## Problem description
In the records below, format the lines from the line with "genus: Stenostephanus" through the line with "elevation (m): 1524", both included, as a JSON list of strings with one string per line and no blank lines.

(Dataset items)

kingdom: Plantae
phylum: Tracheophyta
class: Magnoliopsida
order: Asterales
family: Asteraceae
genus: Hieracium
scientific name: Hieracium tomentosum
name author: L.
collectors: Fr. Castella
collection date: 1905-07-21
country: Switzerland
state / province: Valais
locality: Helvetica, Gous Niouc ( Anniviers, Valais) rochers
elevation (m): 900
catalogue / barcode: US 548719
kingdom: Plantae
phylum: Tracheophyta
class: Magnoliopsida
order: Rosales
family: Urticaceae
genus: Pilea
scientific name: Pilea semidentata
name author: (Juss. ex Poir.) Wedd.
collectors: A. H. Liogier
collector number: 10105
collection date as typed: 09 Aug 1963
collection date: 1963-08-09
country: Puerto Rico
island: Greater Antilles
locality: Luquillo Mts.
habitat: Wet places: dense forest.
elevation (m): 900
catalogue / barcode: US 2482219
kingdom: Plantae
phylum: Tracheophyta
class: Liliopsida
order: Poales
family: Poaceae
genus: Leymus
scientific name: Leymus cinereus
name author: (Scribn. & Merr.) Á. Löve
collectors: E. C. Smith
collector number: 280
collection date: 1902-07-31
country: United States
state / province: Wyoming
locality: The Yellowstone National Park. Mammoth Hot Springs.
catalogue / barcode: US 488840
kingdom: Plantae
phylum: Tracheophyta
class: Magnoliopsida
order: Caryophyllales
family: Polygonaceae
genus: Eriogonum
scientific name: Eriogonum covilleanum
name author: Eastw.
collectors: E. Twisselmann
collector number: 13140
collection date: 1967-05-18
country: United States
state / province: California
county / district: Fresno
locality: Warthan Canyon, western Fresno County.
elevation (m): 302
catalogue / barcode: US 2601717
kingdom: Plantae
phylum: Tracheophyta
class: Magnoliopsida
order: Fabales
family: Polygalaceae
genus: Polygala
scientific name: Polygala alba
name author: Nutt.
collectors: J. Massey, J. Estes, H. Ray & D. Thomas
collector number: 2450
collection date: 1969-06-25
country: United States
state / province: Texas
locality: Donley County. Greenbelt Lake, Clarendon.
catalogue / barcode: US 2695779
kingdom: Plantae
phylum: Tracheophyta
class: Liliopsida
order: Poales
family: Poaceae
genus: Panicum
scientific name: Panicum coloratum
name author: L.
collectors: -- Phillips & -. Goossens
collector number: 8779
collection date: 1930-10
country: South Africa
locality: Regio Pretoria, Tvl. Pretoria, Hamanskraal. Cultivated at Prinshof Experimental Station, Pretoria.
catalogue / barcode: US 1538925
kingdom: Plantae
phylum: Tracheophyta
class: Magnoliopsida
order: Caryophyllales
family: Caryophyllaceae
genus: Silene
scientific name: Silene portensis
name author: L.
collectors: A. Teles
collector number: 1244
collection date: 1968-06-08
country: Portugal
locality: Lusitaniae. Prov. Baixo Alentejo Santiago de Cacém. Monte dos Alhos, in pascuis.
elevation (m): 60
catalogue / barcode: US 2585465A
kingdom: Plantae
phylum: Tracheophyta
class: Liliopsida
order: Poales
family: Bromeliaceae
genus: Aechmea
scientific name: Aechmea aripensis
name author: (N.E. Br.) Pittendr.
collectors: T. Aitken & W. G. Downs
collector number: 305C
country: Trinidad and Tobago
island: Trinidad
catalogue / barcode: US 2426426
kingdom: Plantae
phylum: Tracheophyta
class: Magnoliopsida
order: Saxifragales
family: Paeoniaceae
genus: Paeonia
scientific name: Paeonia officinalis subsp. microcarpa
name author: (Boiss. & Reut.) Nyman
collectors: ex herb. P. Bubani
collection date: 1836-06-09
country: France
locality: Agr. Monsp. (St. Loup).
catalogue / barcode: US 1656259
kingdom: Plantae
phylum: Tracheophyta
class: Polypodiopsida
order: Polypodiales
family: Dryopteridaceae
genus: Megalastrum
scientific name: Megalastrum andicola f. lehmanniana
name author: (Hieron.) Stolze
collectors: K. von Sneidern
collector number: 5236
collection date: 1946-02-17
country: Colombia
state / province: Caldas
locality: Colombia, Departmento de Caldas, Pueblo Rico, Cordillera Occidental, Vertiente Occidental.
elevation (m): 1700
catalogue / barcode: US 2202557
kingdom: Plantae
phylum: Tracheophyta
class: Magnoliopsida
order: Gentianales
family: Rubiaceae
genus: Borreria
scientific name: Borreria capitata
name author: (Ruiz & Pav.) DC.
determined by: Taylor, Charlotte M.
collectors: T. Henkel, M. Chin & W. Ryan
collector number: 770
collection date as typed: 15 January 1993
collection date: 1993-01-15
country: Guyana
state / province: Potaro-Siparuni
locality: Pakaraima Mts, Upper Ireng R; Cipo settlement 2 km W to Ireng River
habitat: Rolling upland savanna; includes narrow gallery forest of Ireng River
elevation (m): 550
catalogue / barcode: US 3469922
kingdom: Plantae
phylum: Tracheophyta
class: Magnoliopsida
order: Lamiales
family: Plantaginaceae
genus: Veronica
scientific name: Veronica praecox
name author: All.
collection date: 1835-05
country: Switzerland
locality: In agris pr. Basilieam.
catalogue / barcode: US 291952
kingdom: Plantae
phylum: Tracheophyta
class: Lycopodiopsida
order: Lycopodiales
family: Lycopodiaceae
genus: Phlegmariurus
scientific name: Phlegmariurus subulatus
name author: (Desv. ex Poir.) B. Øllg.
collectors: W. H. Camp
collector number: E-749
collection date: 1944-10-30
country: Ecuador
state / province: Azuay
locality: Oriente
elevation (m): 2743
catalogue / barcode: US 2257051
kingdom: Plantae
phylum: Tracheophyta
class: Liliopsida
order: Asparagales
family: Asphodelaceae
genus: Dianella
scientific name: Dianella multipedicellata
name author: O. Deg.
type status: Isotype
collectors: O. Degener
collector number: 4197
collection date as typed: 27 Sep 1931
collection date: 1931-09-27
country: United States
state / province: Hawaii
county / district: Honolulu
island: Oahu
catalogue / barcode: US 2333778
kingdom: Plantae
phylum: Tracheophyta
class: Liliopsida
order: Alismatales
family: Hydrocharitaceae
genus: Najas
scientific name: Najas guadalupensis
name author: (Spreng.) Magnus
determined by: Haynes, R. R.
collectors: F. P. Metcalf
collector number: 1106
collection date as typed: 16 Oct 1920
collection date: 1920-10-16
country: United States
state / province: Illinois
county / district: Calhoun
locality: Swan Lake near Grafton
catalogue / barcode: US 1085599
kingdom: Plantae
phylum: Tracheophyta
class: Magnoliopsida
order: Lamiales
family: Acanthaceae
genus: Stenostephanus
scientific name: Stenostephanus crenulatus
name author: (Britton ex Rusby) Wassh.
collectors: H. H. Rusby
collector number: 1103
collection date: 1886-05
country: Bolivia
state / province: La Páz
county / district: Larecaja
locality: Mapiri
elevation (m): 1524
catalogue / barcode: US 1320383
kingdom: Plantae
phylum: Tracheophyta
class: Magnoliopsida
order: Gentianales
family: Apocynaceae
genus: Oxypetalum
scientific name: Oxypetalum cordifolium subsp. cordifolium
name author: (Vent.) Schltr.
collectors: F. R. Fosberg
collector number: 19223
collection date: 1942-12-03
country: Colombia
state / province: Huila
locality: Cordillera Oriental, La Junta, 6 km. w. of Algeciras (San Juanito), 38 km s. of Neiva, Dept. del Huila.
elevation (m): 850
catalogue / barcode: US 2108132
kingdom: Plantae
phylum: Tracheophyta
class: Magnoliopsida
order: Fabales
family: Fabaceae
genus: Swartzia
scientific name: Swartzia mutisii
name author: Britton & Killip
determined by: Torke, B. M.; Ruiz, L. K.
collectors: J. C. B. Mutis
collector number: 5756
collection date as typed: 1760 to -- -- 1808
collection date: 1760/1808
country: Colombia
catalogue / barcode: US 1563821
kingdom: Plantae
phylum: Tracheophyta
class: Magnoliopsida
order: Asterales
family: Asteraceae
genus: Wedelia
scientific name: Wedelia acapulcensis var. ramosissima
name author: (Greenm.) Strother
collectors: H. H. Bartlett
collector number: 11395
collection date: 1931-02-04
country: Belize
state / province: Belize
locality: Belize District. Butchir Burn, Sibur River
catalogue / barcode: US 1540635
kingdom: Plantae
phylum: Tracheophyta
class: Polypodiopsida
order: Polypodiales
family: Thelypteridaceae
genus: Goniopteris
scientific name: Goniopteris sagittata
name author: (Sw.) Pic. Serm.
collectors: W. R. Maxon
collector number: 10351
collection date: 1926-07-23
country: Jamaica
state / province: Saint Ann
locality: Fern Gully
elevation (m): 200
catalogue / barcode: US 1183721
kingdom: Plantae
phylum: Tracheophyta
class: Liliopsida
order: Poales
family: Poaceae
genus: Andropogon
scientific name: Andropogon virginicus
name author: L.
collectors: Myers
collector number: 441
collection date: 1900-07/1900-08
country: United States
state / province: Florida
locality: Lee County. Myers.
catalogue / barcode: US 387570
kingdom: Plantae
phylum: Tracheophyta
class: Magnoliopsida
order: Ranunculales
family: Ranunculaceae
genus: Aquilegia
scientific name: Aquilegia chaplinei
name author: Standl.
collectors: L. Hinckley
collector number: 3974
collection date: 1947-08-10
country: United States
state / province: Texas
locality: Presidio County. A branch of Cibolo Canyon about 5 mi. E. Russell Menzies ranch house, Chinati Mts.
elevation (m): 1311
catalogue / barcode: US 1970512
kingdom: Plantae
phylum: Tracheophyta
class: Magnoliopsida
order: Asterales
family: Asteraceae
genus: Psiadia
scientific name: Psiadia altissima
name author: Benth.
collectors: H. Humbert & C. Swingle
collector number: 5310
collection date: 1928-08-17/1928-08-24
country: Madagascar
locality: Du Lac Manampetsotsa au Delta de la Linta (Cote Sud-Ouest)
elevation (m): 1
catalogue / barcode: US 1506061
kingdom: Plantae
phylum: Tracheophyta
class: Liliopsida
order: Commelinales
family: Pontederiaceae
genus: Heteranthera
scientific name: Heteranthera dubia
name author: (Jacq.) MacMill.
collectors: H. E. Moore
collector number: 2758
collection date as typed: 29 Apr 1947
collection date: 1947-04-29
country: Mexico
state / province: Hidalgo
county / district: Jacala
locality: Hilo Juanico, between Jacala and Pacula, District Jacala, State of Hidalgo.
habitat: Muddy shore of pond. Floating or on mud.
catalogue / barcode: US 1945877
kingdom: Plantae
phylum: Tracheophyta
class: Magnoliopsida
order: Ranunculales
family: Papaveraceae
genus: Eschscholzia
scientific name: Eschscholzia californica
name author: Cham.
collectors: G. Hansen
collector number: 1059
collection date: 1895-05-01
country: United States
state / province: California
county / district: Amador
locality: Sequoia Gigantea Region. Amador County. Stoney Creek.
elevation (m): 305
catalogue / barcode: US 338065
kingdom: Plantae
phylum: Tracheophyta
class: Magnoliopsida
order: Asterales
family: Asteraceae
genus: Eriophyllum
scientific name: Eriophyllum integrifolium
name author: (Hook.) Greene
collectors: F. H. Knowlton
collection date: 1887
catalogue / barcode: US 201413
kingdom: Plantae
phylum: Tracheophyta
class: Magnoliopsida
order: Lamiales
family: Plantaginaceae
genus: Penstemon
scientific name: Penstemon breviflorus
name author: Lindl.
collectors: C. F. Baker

## Right answer
[
  "genus: Stenostephanus",
  "scientific name: Stenostephanus crenulatus",
  "name author: (Britton ex Rusby) Wassh.",
  "collectors: H. H. Rusby",
  "collector number: 1103",
  "collection date: 1886-05",
  "country: Bolivia",
  "state / province: La Páz",
  "county / district: Larecaja",
  "locality: Mapiri",
  "elevation (m): 1524"
]